If I had to pick a Native Plant of the Month for December in eastern North America, I think it would be winterberry holly. The warmth of its bright red berries dispels some of the chill we feel after our fall foliage has beaten a hasty retreat.
Landscaping enthusiasts in northern climes begin to engage in a lot of observing, researching and pondering when December arrives, bringing with it the winter landscape. Since our typical landscaping activity is diminished upon Old Man Winter's arrival, it is a time for us to look ahead and plan. But it is also a time to look around us for winter landscaping ideas -- ideas that may well make the winter landscape less dreary next year. Wild bird watchers will want to take note as well of plants on the winter landscape that attract songbirds.
Yes, December is a time to look around at other people's landscapes and at nature, in search of features that successfully bring visual interest to the winter landscape. While holiday decorations for the winter landscape can become de facto a part of a home's landscaping, it is not with these decorations that this article is concerned. Nor am I focusing at this time on the various permanent hardscape elements that play just as important a role in winter as they do the rest of the year. My focus here, rather, is on softscape, and specifically on one plant that is an attention grabber in December even in the wild, both for humans and for songbirds: namely, winterberry holly (ilex verticillata).

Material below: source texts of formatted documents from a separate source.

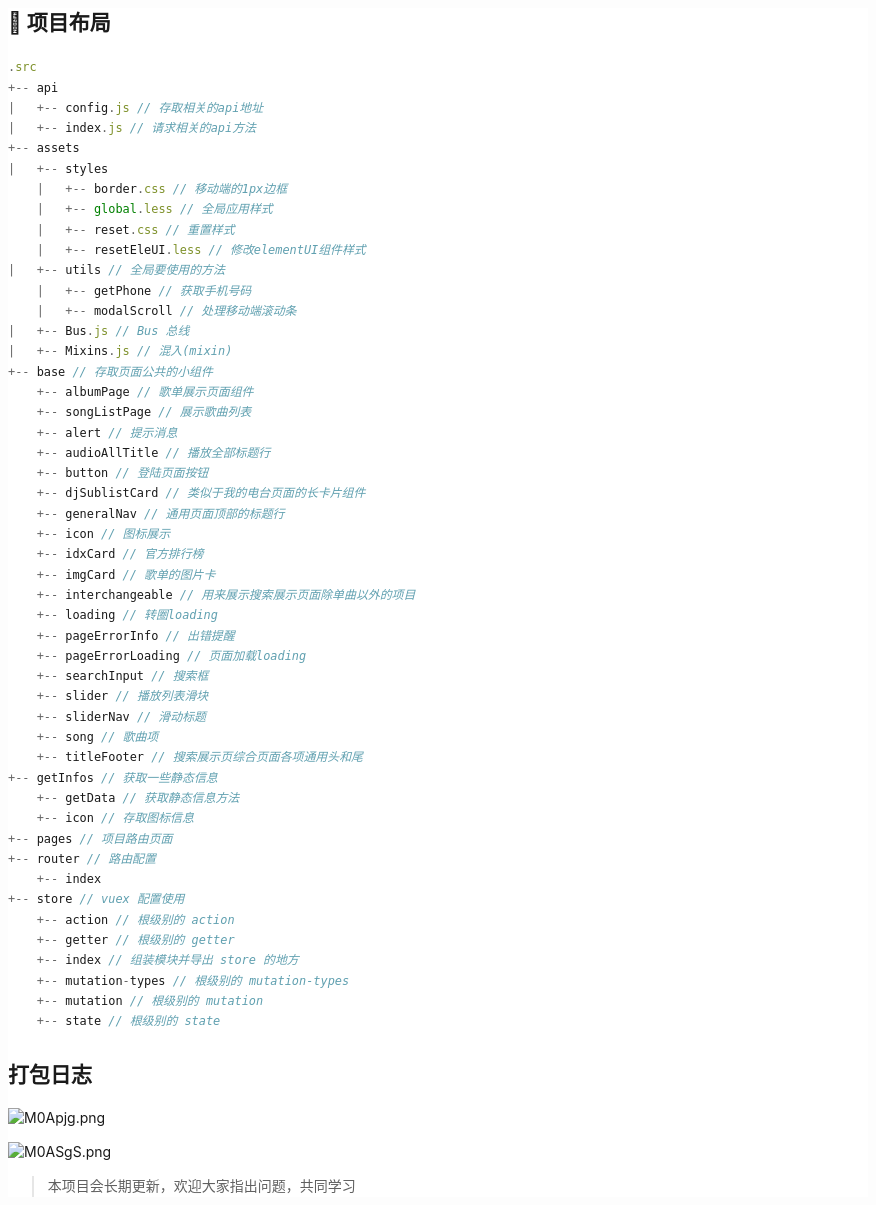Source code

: ## :page_with_curl: 项目布局

```js
.src
+-- api
|   +-- config.js // 存取相关的api地址
|   +-- index.js // 请求相关的api方法
+-- assets
|   +-- styles
    |   +-- border.css // 移动端的1px边框
    |   +-- global.less // 全局应用样式
    |   +-- reset.css // 重置样式
    |   +-- resetEleUI.less // 修改elementUI组件样式
|   +-- utils // 全局要使用的方法
    |   +-- getPhone // 获取手机号码
    |   +-- modalScroll // 处理移动端滚动条
|   +-- Bus.js // Bus 总线
|   +-- Mixins.js // 混入(mixin)
+-- base // 存取页面公共的小组件
    +-- albumPage // 歌单展示页面组件
    +-- songListPage // 展示歌曲列表
    +-- alert // 提示消息
    +-- audioAllTitle // 播放全部标题行
    +-- button // 登陆页面按钮
    +-- djSublistCard // 类似于我的电台页面的长卡片组件
    +-- generalNav // 通用页面顶部的标题行
    +-- icon // 图标展示
    +-- idxCard // 官方排行榜
    +-- imgCard // 歌单的图片卡
    +-- interchangeable // 用来展示搜索展示页面除单曲以外的项目
    +-- loading // 转圈loading
    +-- pageErrorInfo // 出错提醒
    +-- pageErrorLoading // 页面加载loading
    +-- searchInput // 搜索框
    +-- slider // 播放列表滑块
    +-- sliderNav // 滑动标题
    +-- song // 歌曲项
    +-- titleFooter // 搜索展示页综合页面各项通用头和尾
+-- getInfos // 获取一些静态信息
    +-- getData // 获取静态信息方法
    +-- icon // 存取图标信息
+-- pages // 项目路由页面
+-- router // 路由配置
    +-- index
+-- store // vuex 配置使用
    +-- action // 根级别的 action
    +-- getter // 根级别的 getter
    +-- index // 组装模块并导出 store 的地方
    +-- mutation-types // 根级别的 mutation-types
    +-- mutation // 根级别的 mutation
    +-- state // 根级别的 state
```

## 打包日志

![M0Apjg.png](https://s2.ax1x.com/2019/11/16/M0Apjg.png)

![M0ASgS.png](https://s2.ax1x.com/2019/11/16/M0ASgS.png)

> 本项目会长期更新，欢迎大家指出问题，共同学习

Winterberry holly is native to eastern Canada and the eastern half of the U.S. Other common names for ilex verticillata are "black alder," "false alder" and "fever bush." In nature winterberry shrubs typically call wetland areas home, although they can be successfully cultivated elsewhere as well by landscapers. However, homeowners who have areas of their landscapes plagued by wetness can take advantage of this shrub's native predisposition and plant it in such areas -- where little else would survive. Winterberry holly prefers acidic soils. It can be grown in partial shade or full sun. As Tim Wood of Spring Meadow Nursery reports, winterberry shrubs can grow anywhere from 3' to 15' tall, and their width also varies. Nurseries carry a number of cultivars, each with its own height/width specs.
Although the plant is common in the wild, a good reason to purchase it from a nursery is the fact that winterberry holly is dioecious. Buy at least one male plant (it will be labeled as such by the nursery), and surround it with the females that will bear the plant's beautiful red berries. Unlike the hollies with which we are most familiar, winterberry holly is deciduous. One might think of this at first as a drawback, but it's actually a benefit. For winterberry holly's exciting display of red berries is enhanced as this holly shrub sheds its leaves. All the attention is drawn to the plant's fruit, with no foliage to obstruct the viewer's vision.
Winterberry holly will attract songbirds to your property, the fruit of winterberry holly serving as an emergency food source for birds. Littleflower Publications reports on winterberry holly's ability to attract songbirds, noting that its fruits "are consumed by small mammals, songbirds and game birds, including eastern bluebirds, wild turkeys, and quail. They are also eaten by white-tailed deer." The same source provides the explanation as to why one of the other common names of ilex verticillata is "fever bush." For the native peoples of eastern North America did, in fact, use winterberry to reduce fever, among other medicinal uses that they had for the plant.
If your passion is arts and crafts, not bird watching, cut winterberry holly stems in November, before the songbirds get any ideas about purloining them from you. The berry-laden branches of winterberry shrubs are prized by arts and crafts enthusiasts for use in such items as floral arrangements, wreathes, kissing balls and winter window boxes.